Outlook The £33m fine handed down by the Financial Services Authority to JPMorgan yesterday is quite some punishment, but it fits the crime. Astonishingly, for almost seven years this bank failed to keep the money of some clients separate from its own. At one stage, $23bn of customers' money was not held in segregated accounts.
This means that at any given moment during that seven-year period, clients' money would have been at risk if JPMorgan had become insolvent. And while there might have been a time when the prospect of such a well-known investment bank collapsing would have been too outlandish to contemplate, JPMorgan continued to break the rules even after Lehman Brothers had gone under. That the FSA concedes this case was a result of cock-up rather than conspiracy is not much of a mitigation. It is hardly reassuring to hear that one of the world's biggest banks was incompetent enough not to notice that for almost seven years billions of dollars worth of customers' money was being put at risk in a blatant contravention of the regulatory requirements.

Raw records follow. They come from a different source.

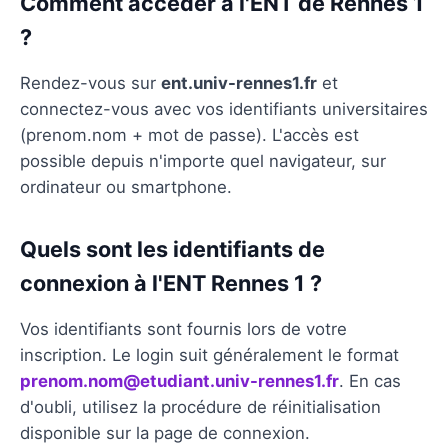
Comment accéder à l'ENT de Rennes 1
?
Rendez-vous sur
ent.univ-rennes1.fr
et
connectez-vous avec vos identifiants universitaires
(prenom.nom + mot de passe). L'accès est
possible depuis n'importe quel navigateur, sur
ordinateur ou smartphone.
Quels sont les identifiants de
connexion à l'ENT Rennes 1 ?
Vos identifiants sont fournis lors de votre
inscription. Le login suit généralement le format
prenom.nom@etudiant.univ-rennes1.fr
. En cas
d'oubli, utilisez la procédure de réinitialisation
disponible sur la page de connexion.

And even now JPMorgan is not exactly brimming with contrition. It may have co-operated with the FSA's inquiry, but yesterday it would not say a word publicly about the case – there was not even a written statement expressing its regret. This is apparently its standard policy.

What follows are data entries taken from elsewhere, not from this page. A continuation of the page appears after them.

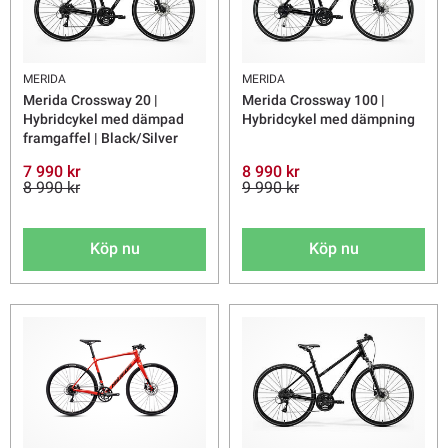
MERIDA
MERIDA
Merida Crossway 20 |
Merida Crossway 100 |
Hybridcykel med dämpad
Hybridcykel med dämpning
framgaffel | Black/Silver
7 990 kr
8 990 kr
8 990 kr
9 990 kr
Köp nu
Köp nu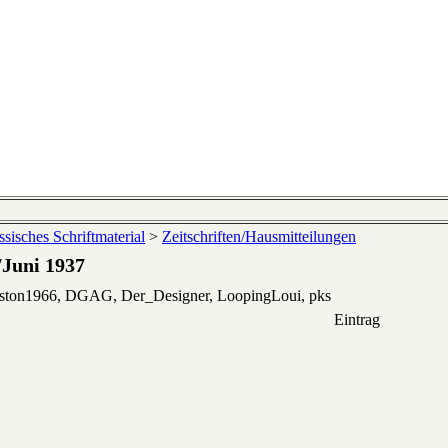
sisches Schriftmaterial
>
Zeitschriften/Hausmitteilungen
/Juni 1937
eston1966, DGAG, Der_Designer, LoopingLoui, pks
Eintrag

As for the City as a whole, do not assume this was an isolated case. The FSA says one reason why it has imposed a record fine is to get the attention of other City institutions that hold clients' money – it is already investigating "several more cases" of similar failings.
We hear lots about the dangers of a regulatory backlash following the credit crisis, not to mention the need to pay bankers huge sums to secure their precious services. But the failing identified at JPMorgan – and, it seems, other City firms – is about as basic as you get. These banks can't even get the simple things right.